Once spores from the outside are introduced to an indoor environment, regardless of vehicle, there are many factors that will influence their survival and multiplication, including temperature, moisture and substrate availability. Aside from these, there are many building-related factors that may influence the fungal presence in indoor air and it is important to understand them in order to reduce human exposure and the related health risks [33,34].

For scenarios where water related damages or visible mold are not an issue, the presence of carpets in floors and/or walls is a factor well known for its positive correlation with higher fungal concentration [35,36], thus it is not surprising to find a significantly higher concentration of fungi in rooms where carpet is present in this study.

Human activity inside a closed space is a factor of variation in fungal concentration, even with a difference of hours [37]. Because of this, a difference between the concentration in cleaned and not cleaned rooms was expected, considering the activity generated by the housekeeping procedures. The difference found was not statistically significant and showed that despite recent human activity in them, cleaned rooms showed an overall trend towards a lower fungal concentration. On the other hand, a clear correlation can be made for the trends found between the method for room assignment and fungal concentration. This could be simply caused by the increased activity in those rooms, comprising more people coming and going with the consequent increase in dust [38].

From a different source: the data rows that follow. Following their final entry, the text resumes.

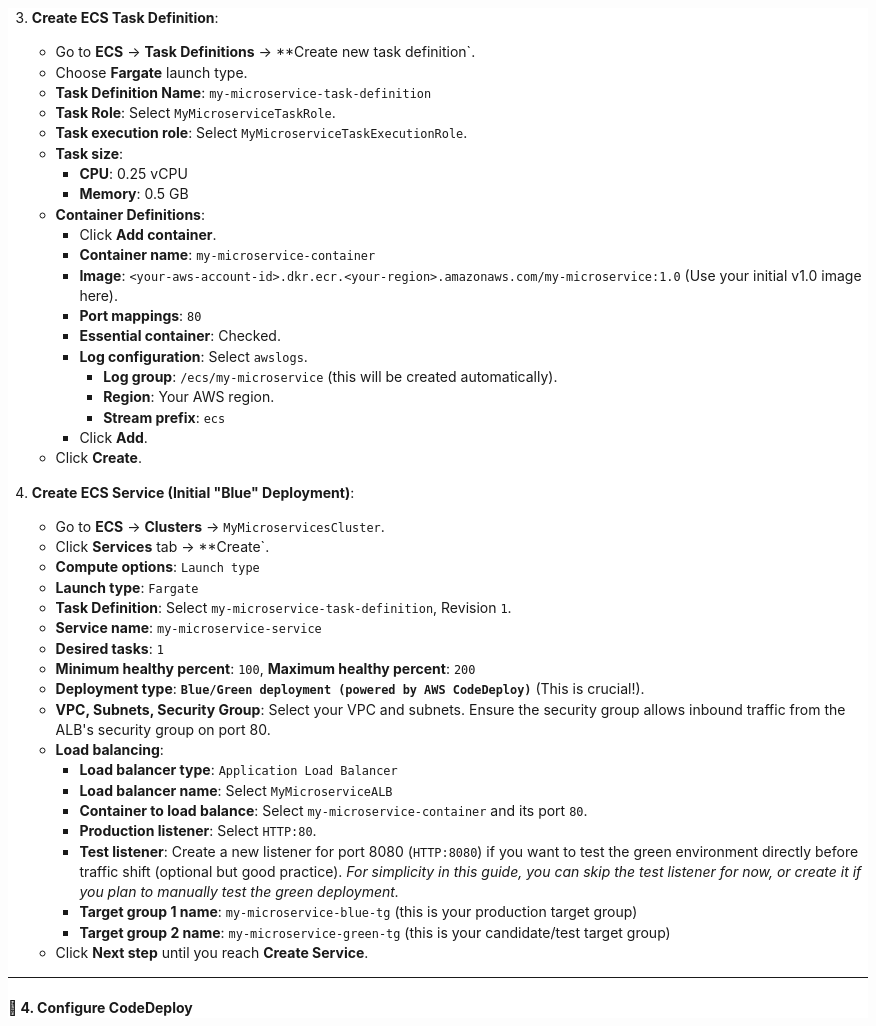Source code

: 3.  **Create ECS Task Definition**:
    * Go to **ECS** -> **Task Definitions** -> **Create new task definition`.
    * Choose **Fargate** launch type.
    * **Task Definition Name**: `my-microservice-task-definition`
    * **Task Role**: Select `MyMicroserviceTaskRole`.
    * **Task execution role**: Select `MyMicroserviceTaskExecutionRole`.
    * **Task size**:
        * **CPU**: 0.25 vCPU
        * **Memory**: 0.5 GB
    * **Container Definitions**:
        * Click **Add container**.
        * **Container name**: `my-microservice-container`
        * **Image**: `<your-aws-account-id>.dkr.ecr.<your-region>.amazonaws.com/my-microservice:1.0` (Use your initial v1.0 image here).
        * **Port mappings**: `80`
        * **Essential container**: Checked.
        * **Log configuration**: Select `awslogs`.
            * **Log group**: `/ecs/my-microservice` (this will be created automatically).
            * **Region**: Your AWS region.
            * **Stream prefix**: `ecs`
        * Click **Add**.
    * Click **Create**.

4.  **Create ECS Service (Initial "Blue" Deployment)**:
    * Go to **ECS** -> **Clusters** -> `MyMicroservicesCluster`.
    * Click **Services** tab -> **Create`.
    * **Compute options**: `Launch type`
    * **Launch type**: `Fargate`
    * **Task Definition**: Select `my-microservice-task-definition`, Revision `1`.
    * **Service name**: `my-microservice-service`
    * **Desired tasks**: `1`
    * **Minimum healthy percent**: `100`, **Maximum healthy percent**: `200`
    * **Deployment type**: **`Blue/Green deployment (powered by AWS CodeDeploy)`** (This is crucial!).
    * **VPC, Subnets, Security Group**: Select your VPC and subnets. Ensure the security group allows inbound traffic from the ALB's security group on port 80.
    * **Load balancing**:
        * **Load balancer type**: `Application Load Balancer`
        * **Load balancer name**: Select `MyMicroserviceALB`
        * **Container to load balance**: Select `my-microservice-container` and its port `80`.
        * **Production listener**: Select `HTTP:80`.
        * **Test listener**: Create a new listener for port 8080 (`HTTP:8080`) if you want to test the green environment directly before traffic shift (optional but good practice). *For simplicity in this guide, you can skip the test listener for now, or create it if you plan to manually test the green deployment.*
        * **Target group 1 name**: `my-microservice-blue-tg` (this is your production target group)
        * **Target group 2 name**: `my-microservice-green-tg` (this is your candidate/test target group)
    * Click **Next step** until you reach **Create Service**.

---

#### 🚀 4. Configure CodeDeploy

The most surprising finding was the difference found between rooms with one and two beds; previous reports have not addressed something as specific and have even concluded that fungi in air cannot be reliably predicted by home characteristics [39,40]. It has been shown that mattresses along with carpets in non-problem dwellings and without moisture damage can provide a habitat with enough moisture to support fungal growth despite the lack of an obvious moisture source [41]. Based on this, having two beds vs. one bed allows for an increased surface for particle deposition/multiplication, which would explain a higher fungal concentration in air, especially if the room has the same dimensions. Two beds would suppose a higher human activity, which would result in more particles resuspended. If our results are supported by further studies, the number of beds become highly relevant not only for hotels but for homes and hospitals as well, in the prediction of fungal presence in air. These findings could be useful in updating protocols for cleaning or sanitization, or designing new protocols aiming for more efficient strategies that consider room characteristics. The detailed data we collected can be found in supplements material.